Convincing. Ill just get the 40


----------



## EZ707 (Apr 5, 2015)

So how do these trackers do in salt water?


----------



## mbweimar (Apr 5, 2015)

If it helps at all I believe the ETEC 40's weight 232 lbs.


----------



## EZ707 (Apr 5, 2015)

Your right.


----------



## rscottp (Apr 5, 2015)

EZ707 said:


> So how do these trackers do in salt water?



Should be fine if you trailer it. Rinse everything in fresh water after use. The trailer will eventually fall apart.


----------



## EZ707 (Apr 5, 2015)

As long as the boat floats for the next 8 or so years


----------



## rscottp (Apr 5, 2015)

Mine is still going strong after 19 years in the salt. I am on the second trailer!


----------



## EZ707 (Apr 5, 2015)

Awesomd news. Trailers are easier to replace than boats. Its to be expected in salt water


----------



## nowgrn4 (Apr 5, 2015)

2 things can help if it does dip a bit in the back with the E-Tek. Move both batteries to up under the front casting platform and or add a pair of transom pods.


----------



## EZ707 (Apr 5, 2015)

I was thinking of doing that. Either the battery or a 12 gal gas tank i want to put on it. I need to take some measurements to see if it is possible


----------



## mbweimar (Apr 5, 2015)

You'll be able to run forever on 12 gallons!


----------



## EZ707 (Apr 5, 2015)

Exactly.


----------



## mbweimar (Apr 6, 2015)

I purchased two 6 gallon tanks for my boat when it was new. I found that I could run about 74 miles on 12 gallons.


----------



## EZ707 (Apr 6, 2015)

Oh man? With my 2 stroke 30 hp i got in about 20 miles with a gallon left over


----------



## nowgrn4 (Apr 6, 2015)

When I decided to move my group 27 cranking battery to up front next to my group 31 AGM TM battery I got sticker shock pricing marine wire at West Marine. I used the wire from these I bought at lowes. https://www.lowes.com/pd_150923-878...pl=1&currentURL=?Ntt=jumper+cables&facetInfo= West marine wanted $5 a foot for a single wire. :shock: :shock: :shock: 

Disclaimer: Yes I know it's not Mil.Spec., Yes I know It's not tinned for corrosion resistance, Yes I know you will have to wrap the negative lugs with black electrical tape.
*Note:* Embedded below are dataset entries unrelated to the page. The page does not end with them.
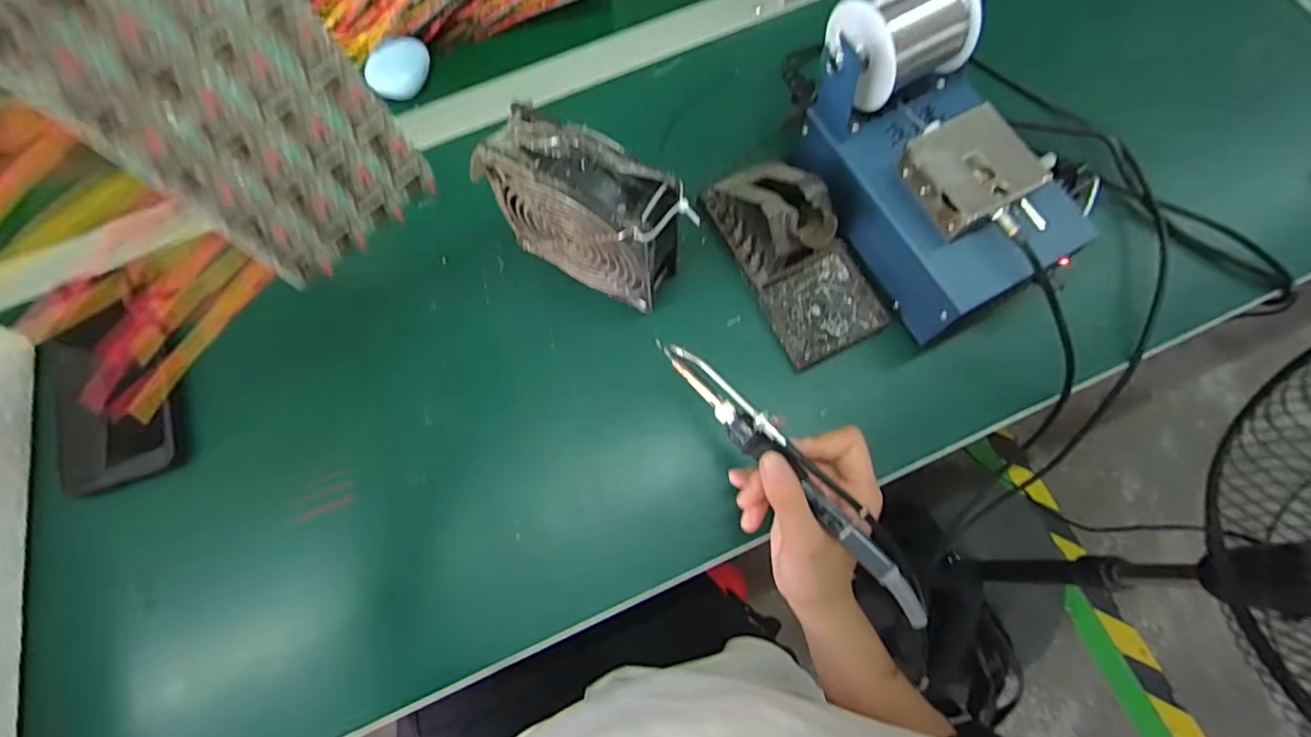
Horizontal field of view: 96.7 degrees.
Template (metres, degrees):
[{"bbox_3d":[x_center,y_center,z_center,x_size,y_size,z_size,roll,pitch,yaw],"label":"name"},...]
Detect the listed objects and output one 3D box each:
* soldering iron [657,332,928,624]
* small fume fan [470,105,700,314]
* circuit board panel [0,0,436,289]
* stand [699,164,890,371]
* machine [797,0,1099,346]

At less than 1/5th the price of the good stuff it works fine for my fresh water application. :mrgreen: Just thought I'd share for any other "Frugal" members here.


----------



## mbweimar (Apr 6, 2015)

Whoops, that was supposed to say 42. Sorry.


----------



## EZ707 (Apr 6, 2015)

I probably will end up getting wire from west marine just because of the salt i spend half the year in


----------



## rscottp (Apr 6, 2015)

You can find tinned marine wire online way way cheaper than west marine! Check out the "Materials for your conversion" link to find some suggestions.


----------



## EZ707 (Apr 6, 2015)

Cool guys thanks


----------



## EZ707 (Apr 14, 2015)

Ok so the wireing job needs to begin. Can u guys help me get some parts together. I got some tinned copper 16 gage wire. Is that to thick? If anyone has a picture of a diagram that works for them that would help


----------



## Flyerskip (Apr 17, 2015)

I know this is a little off topic but then again it's not. Your Tracker V-16..... Is it an open boat ? One with just standard aluminum bench seats? No console or decking? I have a 93 V-16 that has the bench type seats like you find in something like a Blue Star. I can't find another Tracker V-16 with that type of seat. Thanks
I pulled out the wood deck someone installed in this boat and left it out.. It's a great boat.


----------



## EZ707 (Apr 17, 2015)

Mine has a floor and it is open. The seats are on the sides which leaves the center open. No steering its a tiller model


----------



## EZ707 (Apr 22, 2015)

Here's the last seat on her.


----------



## EZ707 (May 7, 2015)

Heres the 2015 etec 40
https://youtu.be/bFxChAuF1YQ


----------



## EZ707 (May 23, 2015)

Does anyone have experience with the floor supports on these older trackers? I really dont feel like bringing up the floor to check them.


----------